For this production, the original Minkus score has been respectfully re-arranged by Nigel Gaynor drawing on Minkus’s themes, adding some original music, making minor changes to melodies to echo musical scales of the East, and incorporating traditional Indian instruments. Conducted by Judith Yan, the West Australian Symphony Orchestra produced glorious, evocative rhythms, with a rich, resonant intensity.
Gary Harris’s consummate, historically-detailed designs embellish every scene, with colour, luxurious fabrics and jewels. Tropical lush-green, leafy legs and borders surround the stage throughout, creating a picturesque frame for story-telling set in distant times, exotic settings, with redolent, red-hued skies and a magnificent full-moon all superbly lit by Jon Buswell.
The Act II entrance of the Shades (spirits of temple dancers who have died for love) is legendary for its sublime music, beautiful images and extreme difficulty, as one by one dancers (nineteen in this production) descend down a high, extremely steep ramp, in a sustained, extended fondue arabesque sequence, crossing until they reach the stage. A few minor glitches to the Shades’ entrance on opening night were remedied on Friday night as, with a steadier tempo from the pit, the Shades were as flawless as imaginable, receiving sustained, well-earned, applause and cheers.

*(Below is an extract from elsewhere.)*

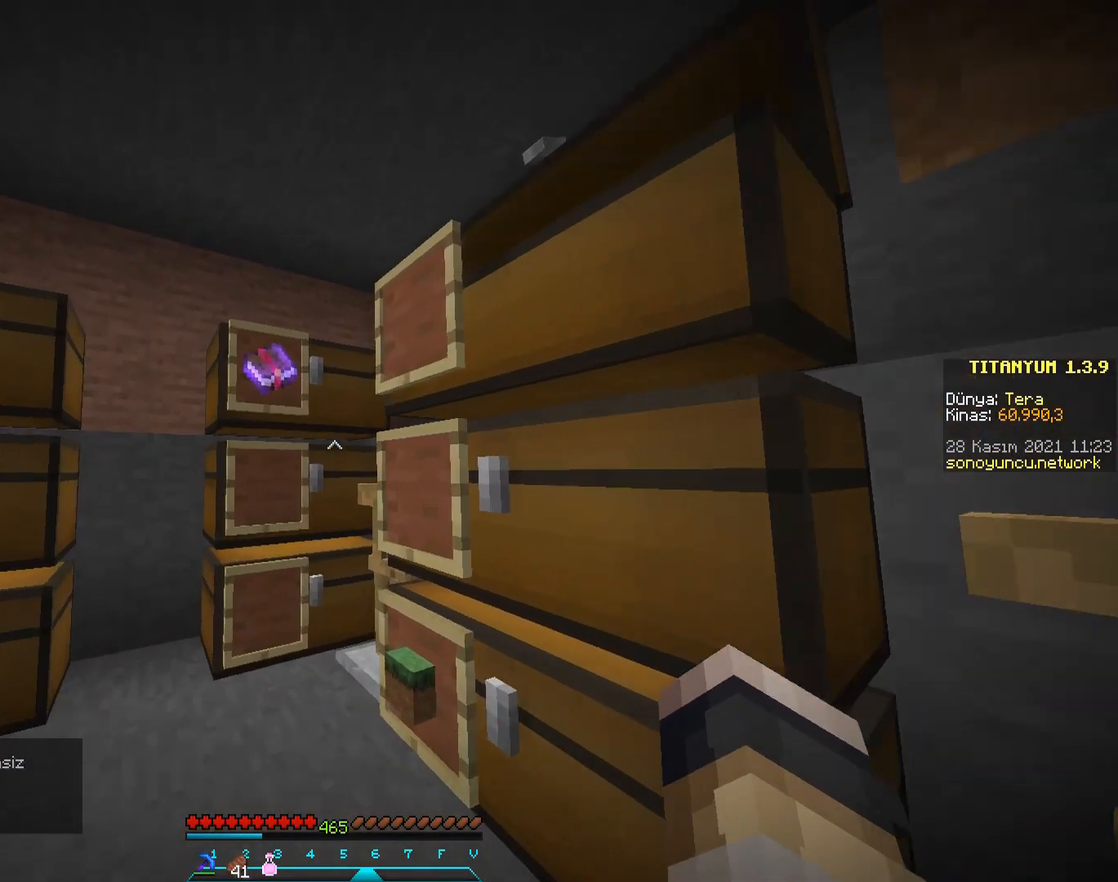
{"keys": [], "mouse": [], "events": [[151, "mouse_right", "down"], [317, "mouse_right", "up"]]}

On opening night, soloist Dayana Hardy Acuña (Nikiya) gave an outstanding performance and her sustained balances and control on pointe in fifths, and dreamy arabesques were breath-taking; principal Chihiro Nomura (Edith) demonstrated her much-admired virtuosity and a flair for comedy in revealing her character’s indulged-brattish behaviour; and Matthew Lehmann (Solor) gave a convincing, nuanced, dramatic, entertaining performance, and partnered impressively.

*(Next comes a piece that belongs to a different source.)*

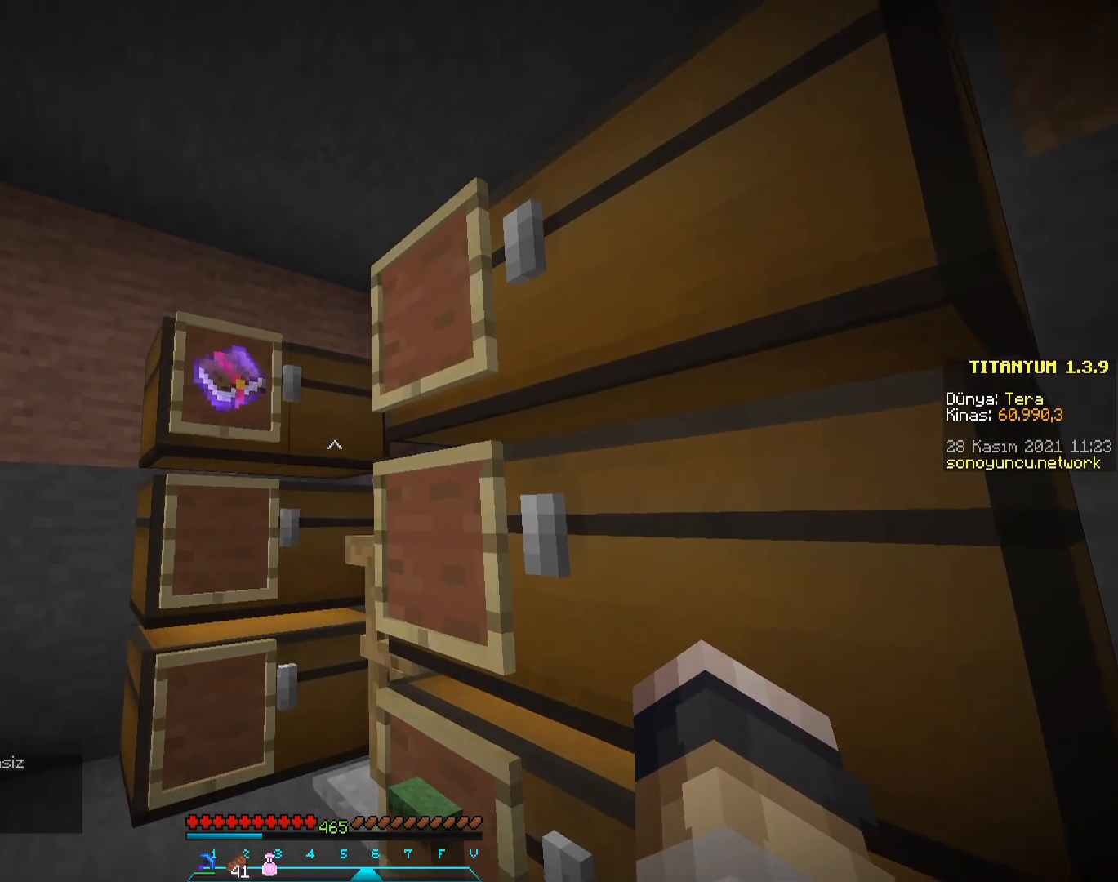
{"keys": [], "mouse": [], "events": [[33, "mouse_right", "down"], [133, "mouse_right", "up"]]}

On Friday night, corps de ballet artist Alexa Tuzil (Nikiya, pictured top) seized her opportunity in a beautifully danced performance, and demi-soloist Polly Hilton (Edith) excelled technically, and found humour in Edith’s haughty, privileged character. With a powerful and engaging stage presence, soloist Juan Carlos Osma (Solor) partnered strongly and produced some technical feats which thrilled the audience. Plaudits to Julio Blanes (Thursday) and Adam Alzaim (Friday) who both performed the challenging Golden Idol solo brilliantly; and seasoned artists Craig Lord-Sole (Governor-General) and Andries Weidemann (Maharajah) who brought maturity and experience to the stage in roles that were central to anchor the story-telling and dramatic sequences in the work.
Numerous ensemble dances in a variety of styles, blend seamlessly into the narrative in this production, and it was a joy to observe Horsman’s exceptionally musical and inventive choreography performed with vigour, commitment, vitality and poise from the whole company in this technically demanding, rewarding work. Bravo to all!